Proust en clair : Jacques Mougenot fait revivre Marcel Proust à la Huchette
Homme de théâtre et fin lettré, Jacques Mougenot met son subtil talent de conteur dans une présentation passionnante aussi sensible que touchante de Marcel Proust, permettant de découvrir, non sans humour, à quel point l’homme et l’œuvre ne faisaient qu’un.
Celui qui figure parmi les plus grands écrivains français, avec son style ô combien littéraire, dont les phrases aux parenthèses interminables sont restées légendaires, fait, avec sa « Recherche », disons les choses comme elles sont, parfois peur.
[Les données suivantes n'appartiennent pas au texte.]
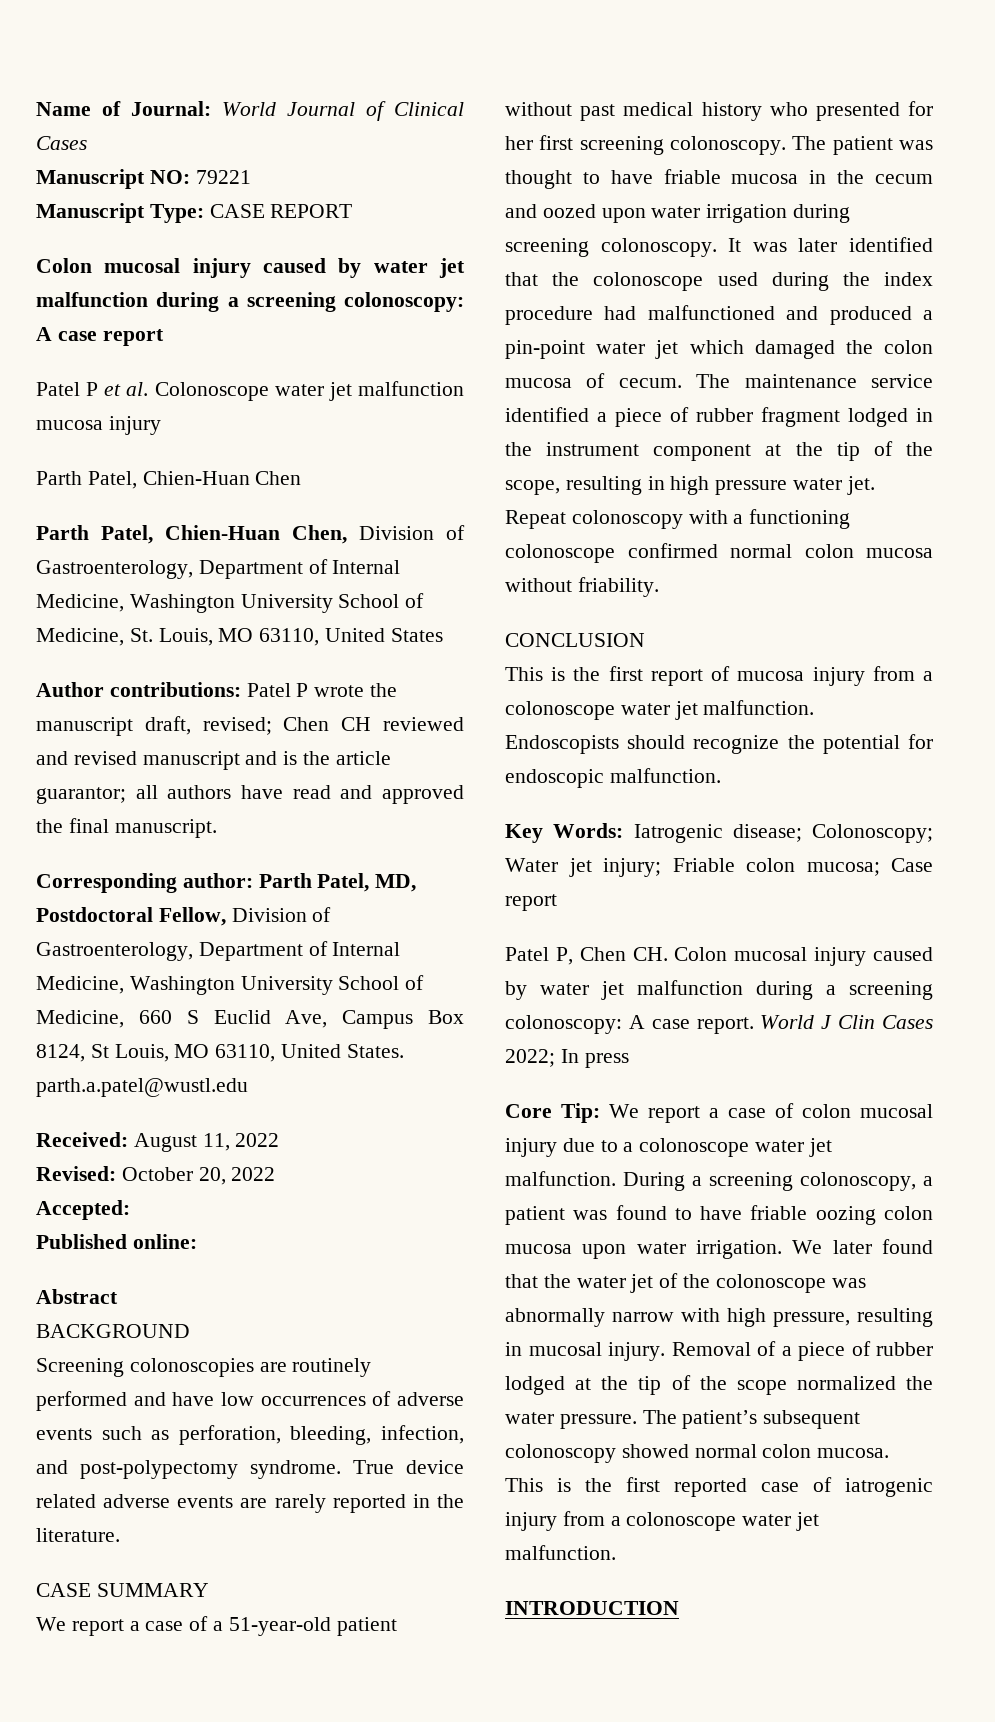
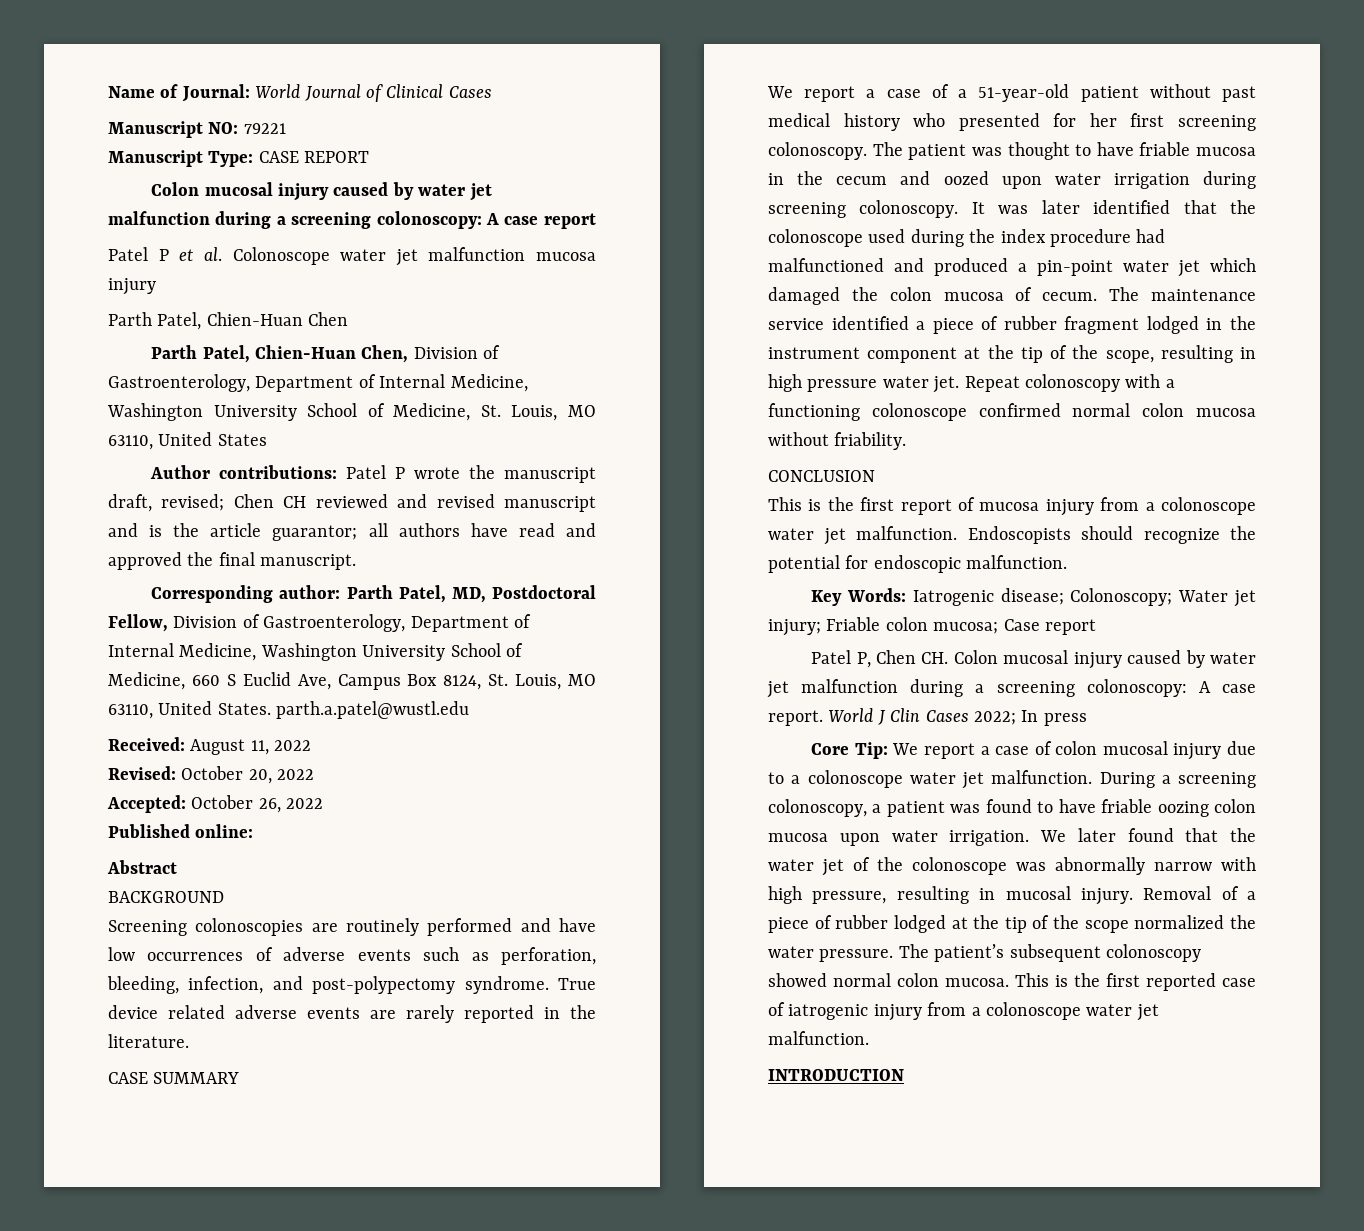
[90,1044,109,1058] St -> [488,674,509,686] St.
(130, 1210) none -> [191,795,324,813] October 26, 2022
Ceux qui l’ont lu en entier l’adorent, les autres (les plus nombreux) le regardent comme une pièce de musée fragile qu’il convient de regarder de loin, sans la toucher. Jacques Mougenot a décidé de s’attaquer à ce monstre sacré, il le fait de manière incroyablement pédagogique, drôle et attachante.
Son seul en scène commence à la façon d’un Alain Decaux raconte. Une bonne quinzaine de minutes pour nous dire, à travers des anecdotes savoureuses, qui était l’homme, sa maladie et sa vie (l’attachement maternel quasi pathologique, la nécessité de vivre le plus souvent alité, dans une chaleur aseptisée, ses sorties mondaines et nocturnes…). Pensez que le plus bel esprit de France, foudroyé par l’asthme dés son enfance, passa les quinze premières années de sa vie d’homme à ne rien faire d’autre qu’à courir le soir les plus grands salons aristocratiques pour observer, scruter, écouter et accessoirement, dépenser avec générosité les moyens que la fortune familiale lui avait apportés. Son don pour la mémorisation et l’étude des détails seront ses premiers atouts pour décrire une société huppée, insouciante et frivole, qu’il peindra avec tant de détails et de bonheur dans les tomes de « À la recherche du temps perdu », mêlant si subtilement sociologie, psychologie et philosophie, avec cet intérêt pour la notion du temps, celui qui s’écoule, nous échappe et que l’on s’échine à rattraper. Appelant à la rescousse Paul Morand,
Stefan Zweig, André Gide ou Jean Cocteau, Jacques Mougenot apporte des témoignages extérieurs précieux, avant de nous donner, ponctués par quelques notes de musique d’Hervé Devolder, trois extraits de l’œuvre, particulièrement éclairant. Grand acteur, c’est avec peu de gestes qu’il sait donner vie à cette prose magnifique, nous faisant passer, en un clin d’œil, de l’étonnement à l’émotion, laissant transparaitre dans son jeu une affectueuse et respectueuse admiration. C’est donc bien à un tour de force que se livre avec sobriété mais non sans brio, Jacques Mougenot. Son « Proust en clair » nous enchante au point de nous laisser sortir de son spectacle avec la furieuse envie de lire ou relire notre grand auteur national !
Philippe Escalier
En raison du succès, PROUST EN CLAIR reprendra du 12 avril au 25 mai.